# 1967 Lemans grill install



## gcstone (Jan 19, 2015)

I just had my 67 Lemans painted. I am putting the trim back on. I cant get the grills in place with them attached to the nose piece. If I try to mount he nose piece first then mount the grills to it I cannot reach behind to secure the eyebrow trim. Any one know the correct sequence or trick to this???


----------



## bobby326 (Dec 13, 2009)

I just dif my front end a few weeks ago. I used sftermatket grille surrounds that fit like crap but to answer your question those square cuts at the top of the grill surrounds are there for you to try and snake your hsnd up to attach the speed nuts. Its a pain in the but but thats the way to do it. Just take deep breaths.


----------



## RM9700 (Oct 18, 2011)

*Paint Job*

This is not related to your grill install problem but you did say you just got your car painted.
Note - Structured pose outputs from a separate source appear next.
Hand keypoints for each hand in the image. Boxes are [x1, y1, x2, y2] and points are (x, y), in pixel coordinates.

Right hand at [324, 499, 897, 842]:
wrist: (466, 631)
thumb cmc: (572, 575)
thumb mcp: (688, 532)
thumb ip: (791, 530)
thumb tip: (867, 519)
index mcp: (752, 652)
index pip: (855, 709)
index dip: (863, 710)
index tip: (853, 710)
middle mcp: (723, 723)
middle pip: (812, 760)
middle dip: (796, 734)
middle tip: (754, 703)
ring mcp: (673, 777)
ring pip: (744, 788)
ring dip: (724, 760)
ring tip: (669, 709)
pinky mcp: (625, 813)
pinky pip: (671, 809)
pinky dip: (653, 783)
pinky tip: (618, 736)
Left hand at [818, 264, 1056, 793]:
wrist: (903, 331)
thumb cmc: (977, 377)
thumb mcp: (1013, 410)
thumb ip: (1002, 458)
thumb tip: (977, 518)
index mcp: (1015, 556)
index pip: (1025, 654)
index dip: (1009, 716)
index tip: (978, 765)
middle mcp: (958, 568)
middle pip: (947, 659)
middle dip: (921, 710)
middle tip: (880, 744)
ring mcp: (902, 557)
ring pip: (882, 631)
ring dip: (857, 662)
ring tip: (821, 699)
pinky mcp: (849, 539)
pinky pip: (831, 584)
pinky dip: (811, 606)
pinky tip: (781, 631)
I have spent all summer looking for someone to paint my car with no luck and had gotten quotes as high as 12,000. I did a rotisserie frame off. welded patch panels and fenders,doors and rear quarters. I am now stripping all of the paint off with intentions of painting the car myself.


----------



## Irishmic (Sep 24, 2013)

RM9700 said:


> This is not related to your grill install problem but you jusdid say you just got your car painted. I have spent all summer looking for someone to paint my car with no luck and had gotten quotes as high as 12,000. I did a rotisserie frame off. welded patch panels and fenders,doors and rear quarters. I am now stripping all of the paint off with intentions of painting the car myself.
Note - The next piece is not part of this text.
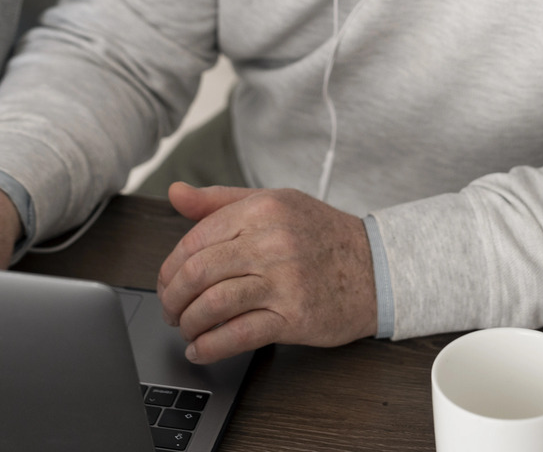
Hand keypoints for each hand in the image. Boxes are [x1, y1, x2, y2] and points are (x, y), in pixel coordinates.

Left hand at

Just get all the body work done and just have a shop spray it for you.....unless you have painted before. Then you can wet sand it and buff it and put it all back together.


----------



## pjw1967 (Mar 10, 2014)

gcstone said:


> I just had my 67 Lemans painted. I am putting the trim back on. I cant get the grills in place with them attached to the nose piece. If I try to mount he nose piece first then mount the grills to it I cannot reach behind to secure the eyebrow trim. Any one know the correct sequence or trick to this???


Maybe this will help?
http://www.gtoforum.com/f12/67-gto-grill-installation-process-87113/


----------